Strong Performance by Scottish Opera of Wagner’s Dutchman

Wagner, The Flying Dutchman: Soloists and Orchestra of Scottish Opera, Chorus of The Flying Dutchman / Francesco Corti (conductor), Edinburgh Festival Theatre, 16.4.2013 (SRT)

Cast:
Donald – Scott Wilde
Helmsman – Nicky Spence
Dutchman – Peteris Eglitis
Senta – Rachel Nicholls
Mary – Sarah Pring
George – Jeff Gwaltney

Production:
Harry Fehr (director)
Tom Scutt (designer)

Rachel Nicholls as Senta in Scottish Opera's The Flying Dutchman. Credit James Glossop. 2013.
Rachel Nicholls as Senta in Scottish Opera’s The Flying Dutchman. Credit James Glossop. 2013.

As well as this being the Wagner bicentenary year, it also marks Scottish Opera’s 50th anniversary season. Wagner’s original plan had been to set The Flying Dutchman in Scotland (he only changed its location to Norway during the final rehearsals), so Harry Fehr need make no apologies for setting his anniversary production in Scottish Opera’s homeland. It works very well. He translates the action to a port town in the North East of Scotland at some time in the 1970s. There are references to the area’s background in oil in the Dutchman’s ship, which resembles a tanker, and to Scotland’s Presbyterian heritage by making George (or should that be Erik? Some names have been changed, allegedly to return to Wagner’s original intentions.), a gun-toting minister.

The first act is set in a grimy harbour with a grotty café to which Donald’s sailors retreat for a cuppa while the Helmsman keeps watch. The second act takes place in the village hall where the frustrated ladies impatiently await their husbands while assembling a finger buffet to celebrate their return. Some might criticise Fehr’s vision for diminishing the supernatural element of the story – it is almost entirely absent, and there is certainly no transfiguration in the closing moments – but its virtue is to make the story more human and to ground it in contemporary experience.

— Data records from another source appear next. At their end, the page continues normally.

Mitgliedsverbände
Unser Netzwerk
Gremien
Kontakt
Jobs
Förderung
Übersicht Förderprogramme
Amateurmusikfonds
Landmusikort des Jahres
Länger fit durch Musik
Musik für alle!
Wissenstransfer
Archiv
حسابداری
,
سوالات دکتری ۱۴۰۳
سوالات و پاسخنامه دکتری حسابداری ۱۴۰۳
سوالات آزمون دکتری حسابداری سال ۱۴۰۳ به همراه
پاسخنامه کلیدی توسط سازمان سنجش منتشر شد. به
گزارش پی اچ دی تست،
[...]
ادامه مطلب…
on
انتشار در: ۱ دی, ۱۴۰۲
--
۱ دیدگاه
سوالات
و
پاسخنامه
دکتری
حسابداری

The cavorting of the townspeople at the start of the second act is doggedly close to drunken ceilidh dancing, and having Senta and the Dutchman make their cosmic declarations of love over a plate of sandwiches helps make these (normally impossibly distant) characters more sympathetic. The only thing that I found immensely irritating was the decision to keep Daland and Mary on stage, prissying around in the background during Wie aus der Ferne. The whole point of this duet is to show us two people alone against the blankness of eternity, and the unnecessary gestures going on in the background were misjudged and unwelcome.

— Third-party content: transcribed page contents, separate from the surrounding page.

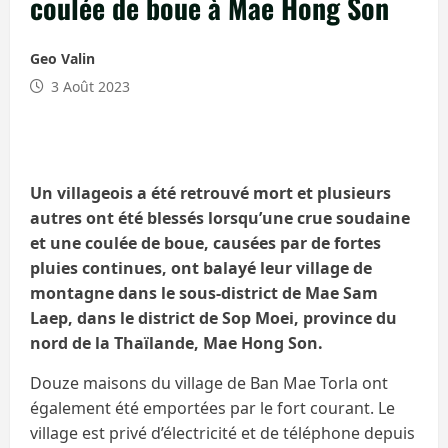
coulée de boue à Mae Hong Son
Geo Valin
3 Août 2023
Un villageois a été retrouvé mort et plusieurs
autres ont été blessés lorsqu’une crue soudaine
et une coulée de boue, causées par de fortes
pluies continues, ont balayé leur village de
montagne dans le sous-district de Mae Sam
Laep, dans le district de Sop Moei, province du
nord de la Thaïlande, Mae Hong Son.
Douze maisons du village de Ban Mae Torla ont
également été emportées par le fort courant. Le
village est privé d’électricité et de téléphone depuis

Musically the evening was one of the strongest Scottish Opera have put together in a long time. I was especially impressed by Rachel Nicholls’ Senta, who sang the part with just the right combination of strength and flexibility. Hers is not a naturally large voice, but she used the instrument to stupendous effect, fully inside the tessitura and comfortable with the entire dramatic range. Peteris Eglitis sang the Dutchman with a tone of restrained grandeur, a noble contrast to the gruff but affable Daland of Scott Wilde. Nicky Spence’s bright tenor pinged his way attractively through the Helmsman’s music, and Jeff Gwaltney made a vigorous, even virile George – you could see why Senta spent all that time with him walking along the cliff tops. The specially assembled chorus also sounded fantastic, especially in the outer acts, though it was a shame that they felt they had to resort to acoustically altering the sound of the Dutchman’s crew; a necessary stewarding of scarce resources, perhaps, but it sounded contrived rather than creepy. The orchestra were on superb form, particularly the brass who underpinned the driving storm with convincing strength and, unlike the last time I heard him, Francesco Corti got the balance of sound just right, refusing to let the breakers unleashed from the orchestra pit overwhelm the singers on the stage.

This is the first time Scottish Opera have touched Wagner since their outstanding Ring of summer 2003. I must admit that, since they did away with their full time orchestra and chorus, I feared they would never do Wagner again, but to return to him so effectively in their anniversary year perhaps gives reason to hope.